=== Problem ===
Copy out every line in the entries below that includes "scene".

--- Dataset records ---

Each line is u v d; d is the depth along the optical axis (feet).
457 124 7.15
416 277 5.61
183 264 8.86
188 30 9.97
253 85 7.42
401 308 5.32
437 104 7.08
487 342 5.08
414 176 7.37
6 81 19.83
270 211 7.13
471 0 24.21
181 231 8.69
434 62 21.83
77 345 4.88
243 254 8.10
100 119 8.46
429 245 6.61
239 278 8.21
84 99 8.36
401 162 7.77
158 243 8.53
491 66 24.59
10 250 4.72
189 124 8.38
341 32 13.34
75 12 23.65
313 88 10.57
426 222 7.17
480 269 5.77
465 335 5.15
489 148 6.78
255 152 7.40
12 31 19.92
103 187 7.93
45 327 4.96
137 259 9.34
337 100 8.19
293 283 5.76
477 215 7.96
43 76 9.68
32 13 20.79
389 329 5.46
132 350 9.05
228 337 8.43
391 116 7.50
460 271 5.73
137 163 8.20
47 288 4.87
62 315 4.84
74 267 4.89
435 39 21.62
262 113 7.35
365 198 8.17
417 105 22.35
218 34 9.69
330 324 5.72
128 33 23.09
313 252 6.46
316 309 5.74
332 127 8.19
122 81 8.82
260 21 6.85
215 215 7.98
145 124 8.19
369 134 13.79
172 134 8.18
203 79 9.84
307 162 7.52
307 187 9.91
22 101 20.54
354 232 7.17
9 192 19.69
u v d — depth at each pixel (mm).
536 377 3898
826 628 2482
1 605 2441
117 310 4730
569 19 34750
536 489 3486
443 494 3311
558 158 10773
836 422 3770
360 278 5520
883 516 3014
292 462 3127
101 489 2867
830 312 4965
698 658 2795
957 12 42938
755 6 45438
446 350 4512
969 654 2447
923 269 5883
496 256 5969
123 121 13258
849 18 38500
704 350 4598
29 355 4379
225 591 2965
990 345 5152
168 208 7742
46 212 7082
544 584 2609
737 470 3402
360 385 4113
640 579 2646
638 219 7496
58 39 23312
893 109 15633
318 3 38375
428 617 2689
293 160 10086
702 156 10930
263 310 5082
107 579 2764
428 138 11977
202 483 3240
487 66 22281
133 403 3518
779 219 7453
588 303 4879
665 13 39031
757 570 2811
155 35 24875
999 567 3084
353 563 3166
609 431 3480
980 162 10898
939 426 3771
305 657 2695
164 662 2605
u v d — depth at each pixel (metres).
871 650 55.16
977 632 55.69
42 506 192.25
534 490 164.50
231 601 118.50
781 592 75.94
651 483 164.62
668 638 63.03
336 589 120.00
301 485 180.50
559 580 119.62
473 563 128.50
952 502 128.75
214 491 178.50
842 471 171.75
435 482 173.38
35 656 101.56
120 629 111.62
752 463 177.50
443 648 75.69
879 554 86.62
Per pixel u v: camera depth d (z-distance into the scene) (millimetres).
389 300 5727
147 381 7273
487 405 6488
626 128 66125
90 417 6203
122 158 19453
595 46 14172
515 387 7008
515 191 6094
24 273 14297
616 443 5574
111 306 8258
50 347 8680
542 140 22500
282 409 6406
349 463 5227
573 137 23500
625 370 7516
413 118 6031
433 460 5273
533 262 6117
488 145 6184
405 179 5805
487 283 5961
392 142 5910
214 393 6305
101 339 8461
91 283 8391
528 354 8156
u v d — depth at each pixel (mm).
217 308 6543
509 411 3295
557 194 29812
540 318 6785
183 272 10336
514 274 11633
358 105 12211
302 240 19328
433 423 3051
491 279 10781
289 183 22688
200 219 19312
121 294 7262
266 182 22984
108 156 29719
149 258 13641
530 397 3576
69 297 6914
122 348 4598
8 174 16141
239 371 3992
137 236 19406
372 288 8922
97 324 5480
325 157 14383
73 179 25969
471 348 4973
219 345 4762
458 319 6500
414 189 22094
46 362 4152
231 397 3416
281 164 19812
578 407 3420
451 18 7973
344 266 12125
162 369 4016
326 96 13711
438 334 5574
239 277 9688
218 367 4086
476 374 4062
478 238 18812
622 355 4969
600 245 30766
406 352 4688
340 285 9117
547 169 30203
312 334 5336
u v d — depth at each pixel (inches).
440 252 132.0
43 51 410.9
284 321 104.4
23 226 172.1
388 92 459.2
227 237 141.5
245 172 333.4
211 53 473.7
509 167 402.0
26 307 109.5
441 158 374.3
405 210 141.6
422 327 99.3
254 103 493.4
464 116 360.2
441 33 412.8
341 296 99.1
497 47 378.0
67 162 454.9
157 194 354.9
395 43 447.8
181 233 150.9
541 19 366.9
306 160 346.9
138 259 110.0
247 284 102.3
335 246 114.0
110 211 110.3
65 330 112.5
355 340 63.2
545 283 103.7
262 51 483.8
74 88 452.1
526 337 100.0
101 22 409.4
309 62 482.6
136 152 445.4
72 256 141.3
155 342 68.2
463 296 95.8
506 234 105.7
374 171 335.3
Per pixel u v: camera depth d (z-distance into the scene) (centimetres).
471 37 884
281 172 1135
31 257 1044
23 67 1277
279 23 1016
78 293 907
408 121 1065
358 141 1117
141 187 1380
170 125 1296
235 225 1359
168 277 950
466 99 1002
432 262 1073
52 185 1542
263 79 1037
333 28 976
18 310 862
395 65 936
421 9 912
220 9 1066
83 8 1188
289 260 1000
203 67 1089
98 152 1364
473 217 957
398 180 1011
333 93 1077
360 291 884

---

=== Written answer ===
Per pixel u v: camera depth d (z-distance into the scene) (millimetres).
Per pixel u v: camera depth d (z-distance into the scene) (centimetres).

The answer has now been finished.